Em seguida, após uma caminhada em torno de 20 minutos, o grupo de chegou até a Lagoa de Deus. Dunas de areia branca, água dourada e muita vegetação por perto. O final do trajeto deu em samba e em um banho de água doce, com saudação da Oxum e Nanã mais as cantorias das Matriarcas da Pedra de Xangô e o Samba de bacia de Mestra Damiana.“O objetivo dos Xirês Patrimoniais é o tombamento do Abaeté, mas para isso a gente precisa convocar principalmente a comunidade que é quem conhece as raízes do que tem e juntamente com a frente técnica e acadêmica oficializar esse tombamento. Por isso que estamos aqui unindo forças”, diz a sambadeira de Itapuã e zeladora do Coletivo Nosso Quilombo, Verônica Mucúna. Ela destaca que a Lagoa do Abaeté é a grande mãe, mas que tudo ao seu redor precisa ser preservado. “O significado do tombamento é vida e resistência. A minha preservação, dos meus antepassados e dos que virão”.
Verônica Mucúna
"A gente precisa convocar principalmente a comunidade que é quem conhece as raízes do que tem e juntamente com a frente técnica e acadêmica oficializar esse tombamento. Por isso que estamos aqui unindo forças"
Policial militar e psicóloga, Rair Valente, já veio na Lagoa de Deus há uns 8 anos. “Vivi muitos momentos aqui. Fui da cavalaria da PM e trabalhava nessa região. Lembro da gente a cavalo varando isso tudo. Lembro do silêncio, desse prazer de trabalhar em um ambiente natural, em contato com um ecossistema preservado, com toda essa natureza”, conta.
O Abaeté também faz parte das memórias dos criadores da Escola de sandboard Rangel Souza e Jorge Vox. Eles começaram a praticar o esporte que consiste em descer dunas de areia com uma prancha parecida com a snowboard, nas areias daqui. “Minha relação com a Lagoa de Deus é de muito tempo, porque meu pai trabalhava no Catussaba e quando minha mãe ia levar o almoço dele, eu ainda criança vinha com ela fazendo esse caminho pelas dunas e depois a gente passava o dia todo aqui. Foi onde eu conheci também o sandboard quando ele estava no auge em Salvador”, recorda Rangel.
A lagoa de Deus ocupava um espaço muito maior e mais funda. “Para atravessar, tinha que nadar. Quando a gente acompanha as coisas, sabe de tudo que está acontecendo. Já vi essa lagoa totalmente seca e ela reviveu. O sentimento é de que ela possa ressurgir a qualquer momento”, acrescenta Rangel. Para Jorge Vox, o maior medo são as construções imobiliárias desenfreadas e a condição climática. “Momentos como esse que estamos vendo hoje, fortalecem a preservação. Isso aqui é um grande oásis”.

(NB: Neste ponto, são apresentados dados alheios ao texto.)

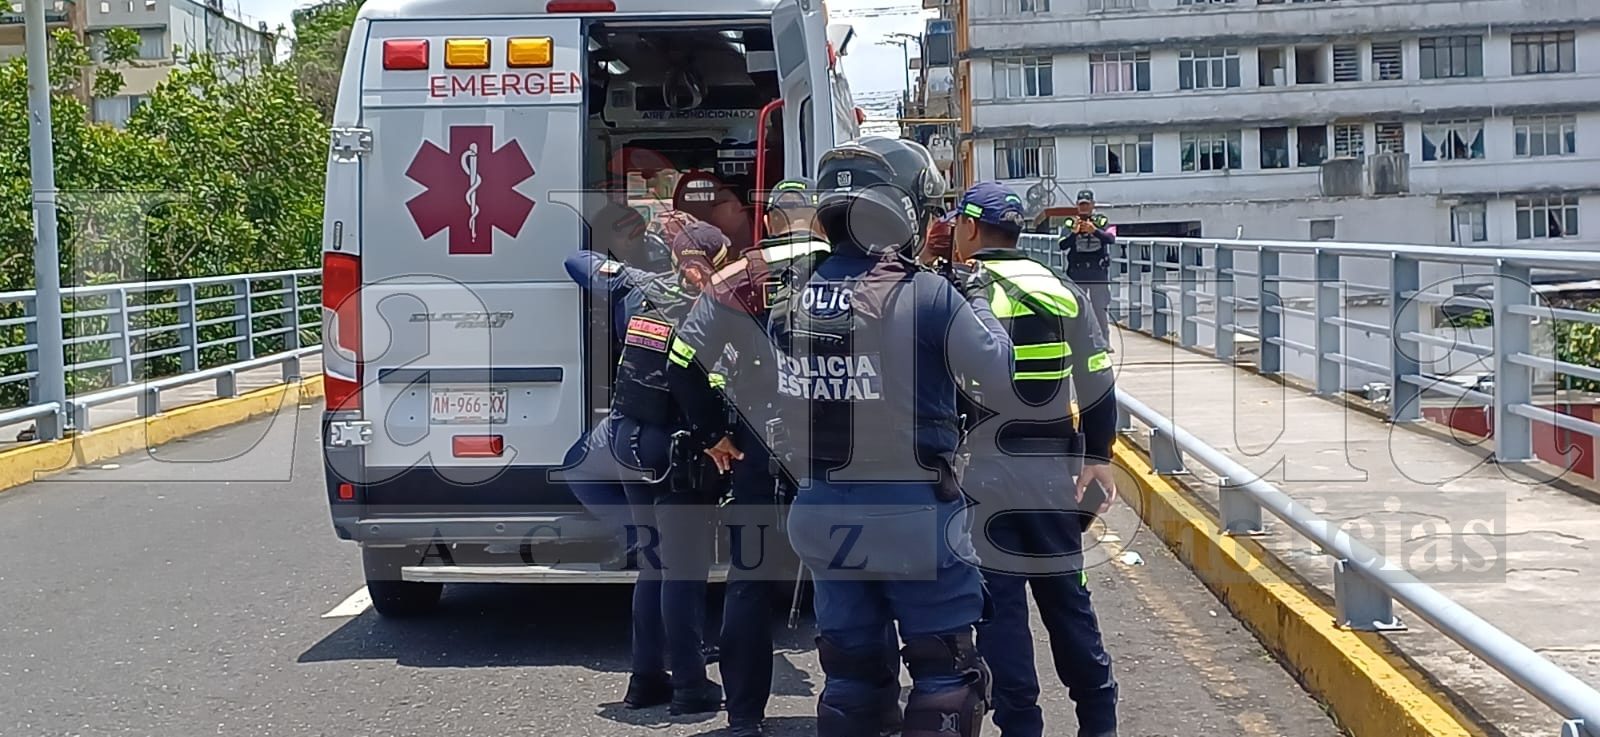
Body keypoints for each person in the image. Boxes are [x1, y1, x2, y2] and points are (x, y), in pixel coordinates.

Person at [720, 135, 1014, 737]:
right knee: (945, 677)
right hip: (913, 512)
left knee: (850, 676)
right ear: (907, 210)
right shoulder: (929, 294)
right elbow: (997, 372)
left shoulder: (792, 298)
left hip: (822, 508)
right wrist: (975, 296)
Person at [666, 177, 900, 737]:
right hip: (846, 451)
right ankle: (875, 705)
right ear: (817, 220)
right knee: (858, 576)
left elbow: (682, 360)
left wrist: (712, 434)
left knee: (749, 580)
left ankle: (745, 718)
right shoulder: (856, 273)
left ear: (768, 220)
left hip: (759, 447)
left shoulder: (736, 277)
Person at [947, 181, 1120, 737]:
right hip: (1052, 469)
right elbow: (1097, 376)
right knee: (1068, 599)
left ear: (971, 228)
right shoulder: (1059, 286)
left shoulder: (958, 291)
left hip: (984, 470)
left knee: (1000, 611)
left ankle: (1020, 724)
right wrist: (1099, 454)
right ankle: (1099, 721)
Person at [597, 218, 734, 715]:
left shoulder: (647, 300)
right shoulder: (704, 308)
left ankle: (645, 679)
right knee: (684, 571)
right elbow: (699, 382)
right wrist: (717, 437)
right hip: (676, 451)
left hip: (631, 441)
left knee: (653, 568)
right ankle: (690, 687)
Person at [1058, 189, 1116, 349]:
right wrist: (1074, 234)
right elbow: (1062, 245)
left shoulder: (1102, 220)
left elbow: (1111, 239)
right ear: (1077, 205)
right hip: (1077, 271)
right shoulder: (1070, 223)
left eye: (1087, 204)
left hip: (1097, 271)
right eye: (1081, 204)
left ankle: (1104, 341)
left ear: (1092, 205)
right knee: (1077, 307)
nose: (1084, 207)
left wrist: (1094, 231)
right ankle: (1077, 341)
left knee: (1099, 307)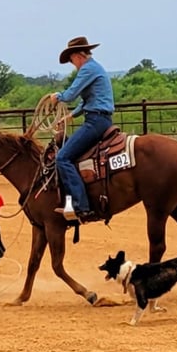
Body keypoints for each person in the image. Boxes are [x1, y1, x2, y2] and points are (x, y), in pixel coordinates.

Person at [49, 36, 115, 222]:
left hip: (95, 121)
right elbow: (87, 100)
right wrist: (71, 116)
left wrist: (57, 96)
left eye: (72, 61)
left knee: (63, 157)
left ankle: (80, 206)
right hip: (100, 118)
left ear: (78, 56)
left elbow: (70, 94)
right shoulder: (95, 68)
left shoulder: (87, 69)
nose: (73, 64)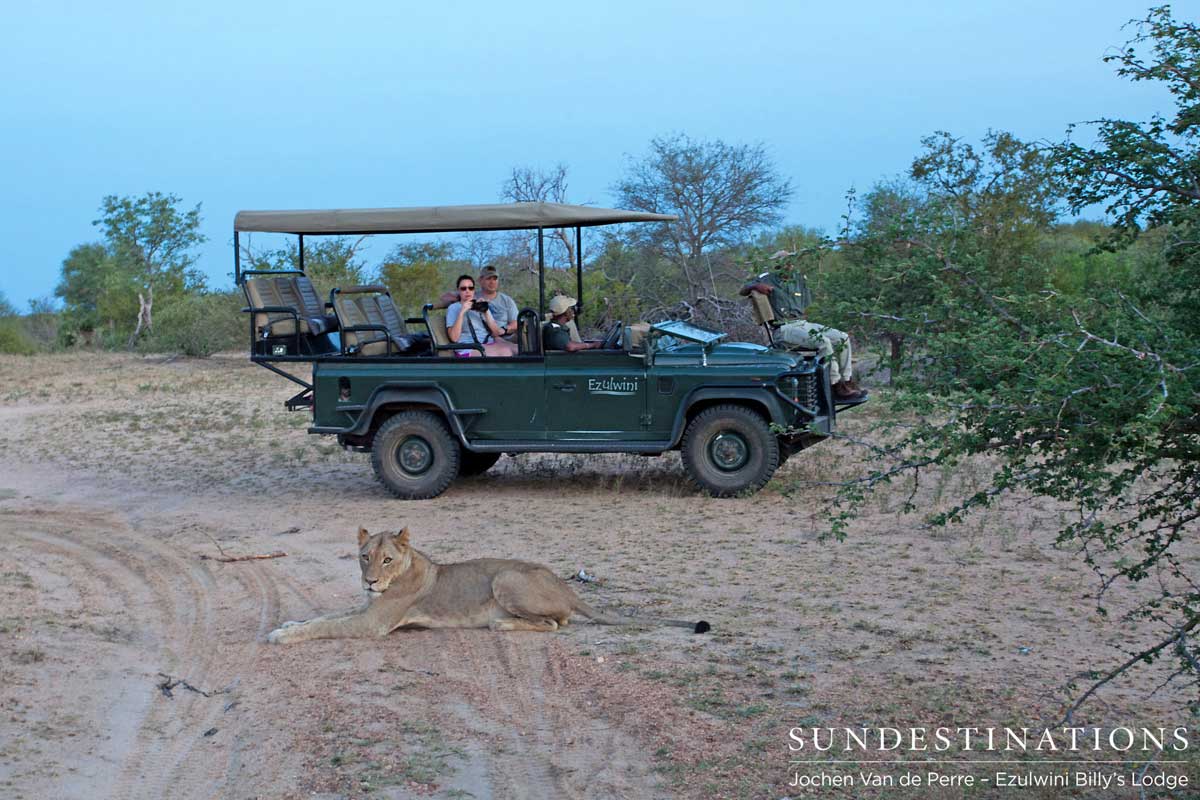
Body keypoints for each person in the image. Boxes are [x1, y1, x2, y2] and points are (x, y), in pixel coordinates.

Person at [739, 252, 866, 402]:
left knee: (842, 338)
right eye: (784, 263)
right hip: (784, 328)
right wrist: (756, 285)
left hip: (802, 324)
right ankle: (835, 385)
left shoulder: (799, 279)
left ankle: (847, 381)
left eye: (790, 263)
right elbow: (743, 289)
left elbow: (807, 305)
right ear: (777, 265)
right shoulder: (767, 278)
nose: (788, 266)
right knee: (824, 342)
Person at [445, 275, 517, 357]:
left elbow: (496, 332)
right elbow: (454, 338)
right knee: (505, 352)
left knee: (518, 349)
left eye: (470, 288)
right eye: (463, 288)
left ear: (474, 290)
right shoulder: (454, 308)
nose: (467, 291)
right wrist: (462, 312)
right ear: (458, 291)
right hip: (469, 347)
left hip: (488, 342)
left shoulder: (478, 305)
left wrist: (486, 311)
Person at [476, 265, 519, 339]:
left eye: (495, 279)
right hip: (479, 340)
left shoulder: (507, 300)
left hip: (504, 340)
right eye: (488, 278)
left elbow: (516, 322)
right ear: (480, 280)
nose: (492, 282)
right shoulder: (472, 297)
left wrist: (504, 329)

A presidente da Fundação Nacional de Artes (Funarte), Maria Marighella, também aproveitou o banho de água doce na Lagoa de Deus durante a programação Seminário Xirês Patrimoniais: “O Abaeté é um desses achados de Salvador que deve ser preservado. Um sítio natural e histórico único e nós temos que proteger esse território. Essa ação aqui hoje é um convite a cidade para conhecer e partilhar. A gente precisa conhecer para proteger”.
O processo de Tombamento da Lagoa do Abaeté tem 38 anos de atraso. Ele foi iniciado pelo Instituto do Patrimônio Histórico e Artístico Nacional (IPHAN) em 1985, porém, os autos foram oficialmente dados como perdidos pelo órgão em 2013. Reaberto só em 3 de agosto de 2020, existe uma decisão liminar recente, de abril deste ano, que ordena suspensão imediata de intervenções na área ou no perímetro que compõe a Lagoa do Abaeté e o Parque das Dunas. As informações são do GT de Patrimonialização. Para a curadora dos Xirês Patrimoniais e representante do GT, Clara Domingas, o tombamento provisório precisa acontecer com urgência.
“Ele tem como dificultar o processo de intervenções urbanísticas incoerentes com o ecossistema. Existem soluções técnicas construtivas para preservar a restinga. O tombamento é uma tentativa de preservar essa coisa toda que está desaparecendo. Isso já é um fato. A Lagoa do Abaeté não vai sobreviver se não preservar o seu ecossistema”.